Gentoo Security Padawan
ChrisADR
Comment 6 Larry the Git Cow gentoo-dev 2019-03-27 17:18:59 UTC
The bug has been referenced in the following commit(s):

https://gitweb.gentoo.org/repo/gentoo.git/commit/?id=28706fe998d7ea18549d78aa1bfee4da6bb18ffa

commit 28706fe998d7ea18549d78aa1bfee4da6bb18ffa
Author:     Michael Orlitzky <mjo@gentoo.org>
AuthorDate: 2019-03-27 15:48:17 +0000
Commit:     Michael Orlitzky <mjo@gentoo.org>
CommitDate: 2019-03-27 17:18:07 +0000

    mail-filter/opendkim: new revision to overhaul service scripts.
    
    The OpenRC service script has been largely rewritten in this revision,
    to solve a number of problems:
    
      * The PID file is now stored securely (bug 629914).
    
      * Different PID files are used for multiple instances (bug 536162).
    
      * The detection of boolean options in the config file is more robust,
        allowing "1", "0", "yes", "false", et cetera.
    
      * The socket is now located in a conf.d file, rather than parsed from
        the config file. The service script ensures that the directory
        containing the socket has the correct permissions, and the conf.d
        file comes with a big warning to that effect. Note that the (commented-
        out) example directory IS NOT shared with the PID file.
    
      * An error is thrown if we can't remove a stale socket.
    
      * Modern OpenRC service script standards have been adopted.
    
    Some minor changes have been made to the systemd service for
    consistency, but none of them have been tested. More work needs to be
    done here anyway; for example, we most likely want a tmpfiles.d entry
    for the local socket directory if the user configures one. This should
    be documented in opendkim.service.conf, and tested by someone who uses
    systemd.
    
    Closes: https://bugs.gentoo.org/536162
    Bug: https://bugs.gentoo.org/629914
    Signed-off-by: Michael Orlitzky <mjo@gentoo.org>
    Package-Manager: Portage-2.3.62, Repoman-2.3.11

 .../{opendkim-r2.service => opendkim-r3.service}   |  2 +-
 mail-filter/opendkim/files/opendkim.confd          | 18 ++++++
 mail-filter/opendkim/files/opendkim.init.r4        | 55 ----------------
 mail-filter/opendkim/files/opendkim.init.r5        | 73 ++++++++++++++++++++++
 mail-filter/opendkim/files/opendkim.service.conf   |  2 +
 ...-2.10.3-r6.ebuild => opendkim-2.10.3-r7.ebuild} | 26 ++++----
 6 files changed, 109 insertions(+), 67 deletions(-)
Comment 7 Aaron Bauman Gentoo Infrastructure gentoo-dev Security 2019-03-27 20:30:48 UTC
@Michael, thank you for the thorough commit log and work on all the various PID file issues in the tree!

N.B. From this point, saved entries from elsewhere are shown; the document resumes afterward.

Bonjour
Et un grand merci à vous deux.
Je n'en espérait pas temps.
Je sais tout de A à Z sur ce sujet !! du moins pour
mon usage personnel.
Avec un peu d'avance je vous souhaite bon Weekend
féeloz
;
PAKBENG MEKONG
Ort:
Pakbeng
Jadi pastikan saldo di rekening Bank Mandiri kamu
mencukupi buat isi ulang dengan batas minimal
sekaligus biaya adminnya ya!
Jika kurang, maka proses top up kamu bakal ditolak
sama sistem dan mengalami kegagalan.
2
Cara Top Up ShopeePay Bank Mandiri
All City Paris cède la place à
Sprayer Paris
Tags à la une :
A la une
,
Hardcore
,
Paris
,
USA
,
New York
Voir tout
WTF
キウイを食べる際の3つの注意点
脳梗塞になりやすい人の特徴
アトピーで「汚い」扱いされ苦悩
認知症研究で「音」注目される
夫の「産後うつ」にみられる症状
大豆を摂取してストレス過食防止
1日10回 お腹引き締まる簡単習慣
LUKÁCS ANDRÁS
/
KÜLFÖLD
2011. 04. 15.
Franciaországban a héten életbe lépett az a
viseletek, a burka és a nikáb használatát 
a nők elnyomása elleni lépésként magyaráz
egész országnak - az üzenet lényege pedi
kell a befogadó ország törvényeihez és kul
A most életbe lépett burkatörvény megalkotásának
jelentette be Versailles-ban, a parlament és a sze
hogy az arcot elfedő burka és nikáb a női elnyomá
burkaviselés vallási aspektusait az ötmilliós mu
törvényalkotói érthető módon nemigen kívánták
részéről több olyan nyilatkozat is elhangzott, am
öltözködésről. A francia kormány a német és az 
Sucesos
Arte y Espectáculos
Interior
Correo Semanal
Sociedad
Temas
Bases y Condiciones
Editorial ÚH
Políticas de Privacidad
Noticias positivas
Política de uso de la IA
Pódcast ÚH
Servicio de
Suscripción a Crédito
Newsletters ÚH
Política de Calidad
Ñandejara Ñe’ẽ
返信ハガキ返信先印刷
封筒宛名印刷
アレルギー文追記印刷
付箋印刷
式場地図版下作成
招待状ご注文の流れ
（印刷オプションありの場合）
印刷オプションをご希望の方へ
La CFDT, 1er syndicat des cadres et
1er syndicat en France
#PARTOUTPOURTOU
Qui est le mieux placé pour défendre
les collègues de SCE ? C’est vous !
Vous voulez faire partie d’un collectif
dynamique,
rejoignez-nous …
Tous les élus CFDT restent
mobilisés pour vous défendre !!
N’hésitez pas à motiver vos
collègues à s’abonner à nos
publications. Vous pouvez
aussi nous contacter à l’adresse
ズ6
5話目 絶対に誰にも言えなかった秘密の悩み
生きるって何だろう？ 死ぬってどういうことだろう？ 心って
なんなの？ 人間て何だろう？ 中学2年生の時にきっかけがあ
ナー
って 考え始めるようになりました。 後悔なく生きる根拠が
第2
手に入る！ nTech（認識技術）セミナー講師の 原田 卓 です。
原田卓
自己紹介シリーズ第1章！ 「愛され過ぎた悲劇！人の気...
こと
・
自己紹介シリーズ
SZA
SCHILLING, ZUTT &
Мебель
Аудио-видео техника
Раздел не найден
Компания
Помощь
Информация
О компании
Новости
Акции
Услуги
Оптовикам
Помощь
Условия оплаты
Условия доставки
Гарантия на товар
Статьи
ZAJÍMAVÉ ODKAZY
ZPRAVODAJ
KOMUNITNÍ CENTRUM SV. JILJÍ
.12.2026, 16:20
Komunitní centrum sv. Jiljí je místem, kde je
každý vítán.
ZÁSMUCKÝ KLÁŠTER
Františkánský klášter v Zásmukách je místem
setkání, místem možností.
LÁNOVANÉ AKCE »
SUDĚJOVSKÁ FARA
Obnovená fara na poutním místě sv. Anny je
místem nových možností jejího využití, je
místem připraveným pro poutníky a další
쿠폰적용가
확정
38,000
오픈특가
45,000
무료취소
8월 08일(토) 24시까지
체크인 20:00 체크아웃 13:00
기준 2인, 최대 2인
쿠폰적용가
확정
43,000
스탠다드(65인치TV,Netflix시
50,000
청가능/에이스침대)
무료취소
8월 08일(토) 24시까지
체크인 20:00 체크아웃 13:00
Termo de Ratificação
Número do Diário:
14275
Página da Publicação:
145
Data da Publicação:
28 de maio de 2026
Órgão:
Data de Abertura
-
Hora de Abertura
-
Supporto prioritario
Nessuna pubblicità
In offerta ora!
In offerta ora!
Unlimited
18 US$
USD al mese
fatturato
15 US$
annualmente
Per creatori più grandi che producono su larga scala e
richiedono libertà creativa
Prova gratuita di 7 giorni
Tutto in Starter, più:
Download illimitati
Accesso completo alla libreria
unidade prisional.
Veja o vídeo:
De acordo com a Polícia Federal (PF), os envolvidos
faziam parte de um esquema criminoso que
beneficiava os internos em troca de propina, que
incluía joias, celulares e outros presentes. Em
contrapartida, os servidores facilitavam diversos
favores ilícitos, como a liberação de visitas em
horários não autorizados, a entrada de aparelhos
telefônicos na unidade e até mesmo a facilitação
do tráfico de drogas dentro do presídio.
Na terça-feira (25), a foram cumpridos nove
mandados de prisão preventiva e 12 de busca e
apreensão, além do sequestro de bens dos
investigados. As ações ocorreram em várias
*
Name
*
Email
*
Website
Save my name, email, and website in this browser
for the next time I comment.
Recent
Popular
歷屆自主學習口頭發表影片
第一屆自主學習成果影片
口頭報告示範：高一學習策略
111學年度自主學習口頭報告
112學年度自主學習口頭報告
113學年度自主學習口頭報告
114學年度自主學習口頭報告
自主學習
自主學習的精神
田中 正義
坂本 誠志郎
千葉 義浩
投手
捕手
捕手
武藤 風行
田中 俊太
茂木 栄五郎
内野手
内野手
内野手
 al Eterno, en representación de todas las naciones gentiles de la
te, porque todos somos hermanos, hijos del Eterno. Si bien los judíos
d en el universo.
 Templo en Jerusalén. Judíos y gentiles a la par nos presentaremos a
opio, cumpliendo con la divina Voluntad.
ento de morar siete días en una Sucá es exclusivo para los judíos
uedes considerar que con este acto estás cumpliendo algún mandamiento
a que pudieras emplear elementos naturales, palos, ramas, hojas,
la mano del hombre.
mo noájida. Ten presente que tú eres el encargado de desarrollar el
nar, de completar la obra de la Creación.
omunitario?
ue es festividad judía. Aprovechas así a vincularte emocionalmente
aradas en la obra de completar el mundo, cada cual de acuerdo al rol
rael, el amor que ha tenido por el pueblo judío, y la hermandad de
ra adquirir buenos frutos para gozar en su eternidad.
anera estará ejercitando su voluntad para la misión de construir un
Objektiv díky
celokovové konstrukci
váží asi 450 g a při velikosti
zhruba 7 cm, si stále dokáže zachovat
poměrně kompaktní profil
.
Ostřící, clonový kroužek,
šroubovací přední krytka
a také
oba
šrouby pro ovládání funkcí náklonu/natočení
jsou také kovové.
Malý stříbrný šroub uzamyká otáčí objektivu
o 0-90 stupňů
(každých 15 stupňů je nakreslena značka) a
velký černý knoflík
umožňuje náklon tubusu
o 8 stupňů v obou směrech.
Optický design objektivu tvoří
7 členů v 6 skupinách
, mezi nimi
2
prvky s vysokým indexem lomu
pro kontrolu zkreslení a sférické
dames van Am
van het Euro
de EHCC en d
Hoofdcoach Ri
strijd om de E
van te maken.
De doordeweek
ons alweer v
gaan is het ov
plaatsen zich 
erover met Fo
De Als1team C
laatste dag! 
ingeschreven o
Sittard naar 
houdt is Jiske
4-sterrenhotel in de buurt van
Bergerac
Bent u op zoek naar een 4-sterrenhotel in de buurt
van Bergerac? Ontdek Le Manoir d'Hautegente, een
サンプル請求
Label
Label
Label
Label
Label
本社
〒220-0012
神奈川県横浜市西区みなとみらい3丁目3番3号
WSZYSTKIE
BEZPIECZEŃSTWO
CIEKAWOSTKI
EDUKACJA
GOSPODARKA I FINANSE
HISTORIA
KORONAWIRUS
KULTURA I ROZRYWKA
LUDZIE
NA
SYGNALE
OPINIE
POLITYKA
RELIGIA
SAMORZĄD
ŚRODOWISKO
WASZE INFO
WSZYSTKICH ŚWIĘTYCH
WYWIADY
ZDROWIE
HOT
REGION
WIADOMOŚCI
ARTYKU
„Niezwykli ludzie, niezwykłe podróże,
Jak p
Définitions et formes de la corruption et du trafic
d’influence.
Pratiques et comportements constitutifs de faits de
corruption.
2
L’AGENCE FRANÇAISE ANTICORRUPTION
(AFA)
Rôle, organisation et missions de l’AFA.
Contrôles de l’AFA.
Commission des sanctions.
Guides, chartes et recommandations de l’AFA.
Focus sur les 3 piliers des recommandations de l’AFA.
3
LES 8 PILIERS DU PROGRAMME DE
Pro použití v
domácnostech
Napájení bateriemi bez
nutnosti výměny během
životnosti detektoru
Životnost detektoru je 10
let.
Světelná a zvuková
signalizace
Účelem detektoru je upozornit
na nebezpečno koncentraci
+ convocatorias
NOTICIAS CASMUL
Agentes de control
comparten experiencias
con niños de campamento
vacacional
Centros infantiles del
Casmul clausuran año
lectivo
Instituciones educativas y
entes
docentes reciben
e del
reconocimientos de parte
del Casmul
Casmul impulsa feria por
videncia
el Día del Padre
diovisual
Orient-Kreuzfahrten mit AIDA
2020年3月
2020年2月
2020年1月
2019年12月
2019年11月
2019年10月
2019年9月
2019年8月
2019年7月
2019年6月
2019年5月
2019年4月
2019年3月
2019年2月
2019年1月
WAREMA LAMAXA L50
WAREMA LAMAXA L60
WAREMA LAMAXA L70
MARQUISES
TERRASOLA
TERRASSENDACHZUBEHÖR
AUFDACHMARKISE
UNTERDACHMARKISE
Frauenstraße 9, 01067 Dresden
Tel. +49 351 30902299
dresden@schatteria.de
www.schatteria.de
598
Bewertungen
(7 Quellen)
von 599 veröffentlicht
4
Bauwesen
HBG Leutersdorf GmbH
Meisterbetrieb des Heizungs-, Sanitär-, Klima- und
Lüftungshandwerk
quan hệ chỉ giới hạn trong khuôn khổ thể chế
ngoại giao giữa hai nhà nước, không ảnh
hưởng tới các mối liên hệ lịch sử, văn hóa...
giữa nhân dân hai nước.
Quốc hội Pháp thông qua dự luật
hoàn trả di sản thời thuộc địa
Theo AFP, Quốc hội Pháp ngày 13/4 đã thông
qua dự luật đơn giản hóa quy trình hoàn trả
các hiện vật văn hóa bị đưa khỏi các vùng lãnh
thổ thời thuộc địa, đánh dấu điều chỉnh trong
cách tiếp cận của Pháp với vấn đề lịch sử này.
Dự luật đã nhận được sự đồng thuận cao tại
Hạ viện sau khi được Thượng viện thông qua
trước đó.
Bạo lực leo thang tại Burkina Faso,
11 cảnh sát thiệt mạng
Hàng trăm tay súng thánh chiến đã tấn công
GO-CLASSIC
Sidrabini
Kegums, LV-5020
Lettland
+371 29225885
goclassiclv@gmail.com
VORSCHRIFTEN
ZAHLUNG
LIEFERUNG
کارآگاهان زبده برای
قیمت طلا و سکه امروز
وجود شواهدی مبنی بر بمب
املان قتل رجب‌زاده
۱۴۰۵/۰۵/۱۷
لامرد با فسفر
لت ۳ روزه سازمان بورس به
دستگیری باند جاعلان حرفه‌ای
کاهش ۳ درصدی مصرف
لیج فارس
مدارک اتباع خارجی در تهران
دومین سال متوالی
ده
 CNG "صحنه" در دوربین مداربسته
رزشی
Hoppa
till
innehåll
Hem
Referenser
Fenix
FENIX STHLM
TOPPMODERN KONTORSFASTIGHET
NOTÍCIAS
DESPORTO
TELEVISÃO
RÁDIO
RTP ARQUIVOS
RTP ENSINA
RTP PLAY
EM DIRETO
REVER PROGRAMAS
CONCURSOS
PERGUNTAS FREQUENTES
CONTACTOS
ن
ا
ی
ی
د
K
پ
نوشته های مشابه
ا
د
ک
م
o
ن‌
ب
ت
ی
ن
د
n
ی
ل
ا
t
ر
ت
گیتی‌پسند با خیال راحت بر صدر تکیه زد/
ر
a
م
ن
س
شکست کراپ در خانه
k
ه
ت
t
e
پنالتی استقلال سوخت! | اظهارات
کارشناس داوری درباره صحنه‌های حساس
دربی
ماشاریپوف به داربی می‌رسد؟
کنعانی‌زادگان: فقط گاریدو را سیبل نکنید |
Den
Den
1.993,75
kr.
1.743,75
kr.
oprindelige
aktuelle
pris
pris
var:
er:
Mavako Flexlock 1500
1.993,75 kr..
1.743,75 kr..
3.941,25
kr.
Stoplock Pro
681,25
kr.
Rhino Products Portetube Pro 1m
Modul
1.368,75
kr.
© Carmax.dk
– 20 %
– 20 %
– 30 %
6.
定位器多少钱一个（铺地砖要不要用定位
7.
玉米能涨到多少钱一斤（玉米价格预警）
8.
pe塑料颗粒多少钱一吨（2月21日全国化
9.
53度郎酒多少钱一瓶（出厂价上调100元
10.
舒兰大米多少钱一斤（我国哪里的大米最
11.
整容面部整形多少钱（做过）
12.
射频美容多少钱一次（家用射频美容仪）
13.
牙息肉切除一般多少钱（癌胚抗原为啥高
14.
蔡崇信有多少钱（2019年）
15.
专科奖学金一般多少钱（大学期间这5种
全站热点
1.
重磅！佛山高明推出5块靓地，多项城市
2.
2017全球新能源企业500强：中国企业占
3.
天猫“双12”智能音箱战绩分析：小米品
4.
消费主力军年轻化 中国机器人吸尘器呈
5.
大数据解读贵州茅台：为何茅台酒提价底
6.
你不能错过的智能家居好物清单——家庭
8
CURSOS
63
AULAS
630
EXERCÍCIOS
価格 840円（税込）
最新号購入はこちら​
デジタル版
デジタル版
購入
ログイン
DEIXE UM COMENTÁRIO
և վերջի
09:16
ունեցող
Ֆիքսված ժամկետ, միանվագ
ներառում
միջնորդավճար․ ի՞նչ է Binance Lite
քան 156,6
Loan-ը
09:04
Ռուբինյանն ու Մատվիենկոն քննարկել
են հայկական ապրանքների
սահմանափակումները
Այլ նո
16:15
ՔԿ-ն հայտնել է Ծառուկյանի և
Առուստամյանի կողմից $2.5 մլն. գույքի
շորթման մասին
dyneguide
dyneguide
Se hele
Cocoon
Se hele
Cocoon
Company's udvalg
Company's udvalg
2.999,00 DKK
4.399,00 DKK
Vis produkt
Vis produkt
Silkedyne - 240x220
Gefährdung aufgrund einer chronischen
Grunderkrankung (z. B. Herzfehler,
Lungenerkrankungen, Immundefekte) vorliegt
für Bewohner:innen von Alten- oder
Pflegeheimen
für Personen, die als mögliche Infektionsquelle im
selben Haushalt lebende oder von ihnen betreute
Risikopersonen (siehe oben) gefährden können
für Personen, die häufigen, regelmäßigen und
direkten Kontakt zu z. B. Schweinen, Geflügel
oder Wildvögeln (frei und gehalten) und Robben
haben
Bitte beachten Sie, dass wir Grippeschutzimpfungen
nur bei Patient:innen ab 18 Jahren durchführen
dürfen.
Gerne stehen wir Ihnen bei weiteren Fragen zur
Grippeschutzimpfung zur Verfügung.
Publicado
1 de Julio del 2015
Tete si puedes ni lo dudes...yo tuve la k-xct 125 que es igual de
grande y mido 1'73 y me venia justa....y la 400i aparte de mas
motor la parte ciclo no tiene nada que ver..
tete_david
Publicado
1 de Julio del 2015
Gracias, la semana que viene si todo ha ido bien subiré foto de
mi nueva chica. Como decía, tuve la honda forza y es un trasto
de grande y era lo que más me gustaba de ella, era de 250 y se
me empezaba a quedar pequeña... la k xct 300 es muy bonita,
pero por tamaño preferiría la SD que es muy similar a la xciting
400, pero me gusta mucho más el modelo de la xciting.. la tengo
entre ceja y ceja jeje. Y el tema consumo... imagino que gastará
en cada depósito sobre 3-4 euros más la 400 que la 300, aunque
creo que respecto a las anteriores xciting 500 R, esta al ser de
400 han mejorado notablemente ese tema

@arches, please stabilize.
Comment 8 Agostino Sarubbo gentoo-dev 2019-03-30 10:46:47 UTC
amd64 stable
Comment 9 Thomas Deutschmann gentoo-dev Security 2019-04-02 01:39:28 UTC
x86 stable
Comment 10 Yury German Gentoo Infrastructure gentoo-dev Security 2019-04-02 07:15:22 UTC
Arches, Thank you for your work.
New GLSA Request filed.

Maintainer(s), please drop the vulnerable version(s).
Comment 11 Larry the Git Cow gentoo-dev 2019-04-06 11:32:17 UTC
The bug has been referenced in the following commit(s):

https://gitweb.gentoo.org/repo/gentoo.git/commit/?id=d424c81f020cada007c5ca23be5acc73f4cf6600

commit d424c81f020cada007c5ca23be5acc73f4cf6600
Author:     Michael Orlitzky <mjo@gentoo.org>
AuthorDate: 2019-04-06 11:31:17 +0000
Commit:     Michael Orlitzky <mjo@gentoo.org>
CommitDate: 2019-04-06 11:31:38 +0000

    mail-filter/opendkim: remove old vulnerable revision.
    
    Bug: https://bugs.gentoo.org/629914
    Bug: https://bugs.gentoo.org/629888
    Signed-off-by: Michael Orlitzky <mjo@gentoo.org>
    Package-Manager: Portage-2.3.62, Repoman-2.3.11

 mail-filter/opendkim/opendkim-2.10.3-r3.ebuild | 204 -------------------------
 1 file changed, 204 deletions(-)
Comment 12 GLSAMaker/CVETool Bot gentoo-dev 2019-04-22 23:35:15 UTC
This issue was resolved and addressed in
 GLSA 201904-22 at https://security.gentoo.org/glsa/201904-22
by GLSA coordinator Aaron Bauman (b-man).